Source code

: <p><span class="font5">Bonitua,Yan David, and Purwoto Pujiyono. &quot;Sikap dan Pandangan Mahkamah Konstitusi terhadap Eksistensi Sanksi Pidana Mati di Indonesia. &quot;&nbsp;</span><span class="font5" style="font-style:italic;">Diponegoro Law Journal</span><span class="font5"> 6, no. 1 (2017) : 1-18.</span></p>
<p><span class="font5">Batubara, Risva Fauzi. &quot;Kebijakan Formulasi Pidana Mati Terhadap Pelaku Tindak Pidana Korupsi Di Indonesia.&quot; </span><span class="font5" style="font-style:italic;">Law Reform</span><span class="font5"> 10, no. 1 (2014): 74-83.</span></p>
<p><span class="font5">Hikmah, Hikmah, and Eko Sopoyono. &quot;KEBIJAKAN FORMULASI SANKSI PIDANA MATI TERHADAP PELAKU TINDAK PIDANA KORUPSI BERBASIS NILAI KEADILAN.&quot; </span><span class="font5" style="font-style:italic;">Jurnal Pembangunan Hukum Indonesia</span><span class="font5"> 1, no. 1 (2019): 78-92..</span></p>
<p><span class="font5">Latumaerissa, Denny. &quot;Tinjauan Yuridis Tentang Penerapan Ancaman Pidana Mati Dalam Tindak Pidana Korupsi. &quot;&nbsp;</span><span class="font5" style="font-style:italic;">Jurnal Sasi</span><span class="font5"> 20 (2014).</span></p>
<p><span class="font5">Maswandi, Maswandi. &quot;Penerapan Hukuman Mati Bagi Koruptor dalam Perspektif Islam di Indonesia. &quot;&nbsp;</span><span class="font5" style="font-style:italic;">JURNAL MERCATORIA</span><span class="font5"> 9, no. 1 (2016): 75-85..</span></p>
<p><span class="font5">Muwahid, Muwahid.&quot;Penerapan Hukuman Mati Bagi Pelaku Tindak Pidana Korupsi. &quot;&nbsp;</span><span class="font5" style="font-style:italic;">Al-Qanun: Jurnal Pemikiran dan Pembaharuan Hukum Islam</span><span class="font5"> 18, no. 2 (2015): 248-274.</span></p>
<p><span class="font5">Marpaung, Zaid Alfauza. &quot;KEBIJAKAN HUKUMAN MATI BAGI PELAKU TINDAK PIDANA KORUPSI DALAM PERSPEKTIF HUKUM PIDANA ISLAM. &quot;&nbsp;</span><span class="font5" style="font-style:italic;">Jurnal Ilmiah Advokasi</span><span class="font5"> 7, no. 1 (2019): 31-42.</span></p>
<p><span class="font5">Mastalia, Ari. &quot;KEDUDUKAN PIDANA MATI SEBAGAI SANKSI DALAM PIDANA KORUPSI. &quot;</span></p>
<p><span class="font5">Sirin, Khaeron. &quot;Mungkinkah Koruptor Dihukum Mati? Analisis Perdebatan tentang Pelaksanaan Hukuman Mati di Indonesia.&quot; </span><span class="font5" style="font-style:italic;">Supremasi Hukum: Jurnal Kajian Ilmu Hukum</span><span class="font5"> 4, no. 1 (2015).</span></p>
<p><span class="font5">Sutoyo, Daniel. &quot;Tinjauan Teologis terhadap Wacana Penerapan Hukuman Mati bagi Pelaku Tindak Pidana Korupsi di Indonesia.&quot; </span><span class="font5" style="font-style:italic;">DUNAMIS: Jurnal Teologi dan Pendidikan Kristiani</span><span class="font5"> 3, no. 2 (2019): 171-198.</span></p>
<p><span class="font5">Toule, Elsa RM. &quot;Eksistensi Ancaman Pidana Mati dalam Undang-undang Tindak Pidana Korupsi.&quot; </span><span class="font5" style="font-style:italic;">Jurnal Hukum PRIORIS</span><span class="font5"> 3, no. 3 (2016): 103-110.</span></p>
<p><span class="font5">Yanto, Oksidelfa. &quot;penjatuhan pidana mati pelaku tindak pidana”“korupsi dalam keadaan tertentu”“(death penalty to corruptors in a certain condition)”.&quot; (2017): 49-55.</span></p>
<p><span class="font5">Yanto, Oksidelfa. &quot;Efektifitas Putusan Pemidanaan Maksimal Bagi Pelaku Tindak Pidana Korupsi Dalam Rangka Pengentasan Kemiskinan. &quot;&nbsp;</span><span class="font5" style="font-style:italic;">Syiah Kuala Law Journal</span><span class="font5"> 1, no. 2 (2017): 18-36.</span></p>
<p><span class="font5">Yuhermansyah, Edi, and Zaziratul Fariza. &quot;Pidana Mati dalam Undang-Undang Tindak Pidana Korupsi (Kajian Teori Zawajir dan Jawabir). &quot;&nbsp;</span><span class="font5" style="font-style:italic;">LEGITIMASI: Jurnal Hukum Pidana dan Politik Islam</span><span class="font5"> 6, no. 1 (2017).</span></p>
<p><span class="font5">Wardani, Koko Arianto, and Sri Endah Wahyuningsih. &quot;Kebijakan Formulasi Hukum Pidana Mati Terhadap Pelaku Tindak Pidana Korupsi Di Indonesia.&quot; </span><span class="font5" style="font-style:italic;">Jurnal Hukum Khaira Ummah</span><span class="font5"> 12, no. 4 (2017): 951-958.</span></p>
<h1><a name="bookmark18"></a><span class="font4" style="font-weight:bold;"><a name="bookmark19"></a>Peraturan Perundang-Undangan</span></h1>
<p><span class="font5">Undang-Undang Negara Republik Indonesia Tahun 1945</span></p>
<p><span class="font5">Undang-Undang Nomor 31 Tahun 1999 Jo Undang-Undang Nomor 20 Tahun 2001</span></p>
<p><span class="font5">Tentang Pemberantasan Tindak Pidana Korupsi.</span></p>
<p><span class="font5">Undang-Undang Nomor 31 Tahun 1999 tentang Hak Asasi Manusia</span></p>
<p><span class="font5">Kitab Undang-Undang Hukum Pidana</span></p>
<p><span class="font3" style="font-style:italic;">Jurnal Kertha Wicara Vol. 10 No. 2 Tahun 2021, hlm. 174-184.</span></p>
----
Task details: Copy out the range of lines above starting at the line with "4 (2017): 951-958.</span></p>" and ending at the line with "Indonesia Tahun 1945</span></p>", exactly and including both.

Task answer:
<p><span class="font5">Wardani, Koko Arianto, and Sri Endah Wahyuningsih. &quot;Kebijakan Formulasi Hukum Pidana Mati Terhadap Pelaku Tindak Pidana Korupsi Di Indonesia.&quot; </span><span class="font5" style="font-style:italic;">Jurnal Hukum Khaira Ummah</span><span class="font5"> 12, no. 4 (2017): 951-958.</span></p>
<h1><a name="bookmark18"></a><span class="font4" style="font-weight:bold;"><a name="bookmark19"></a>Peraturan Perundang-Undangan</span></h1>
<p><span class="font5">Undang-Undang Negara Republik Indonesia Tahun 1945</span></p>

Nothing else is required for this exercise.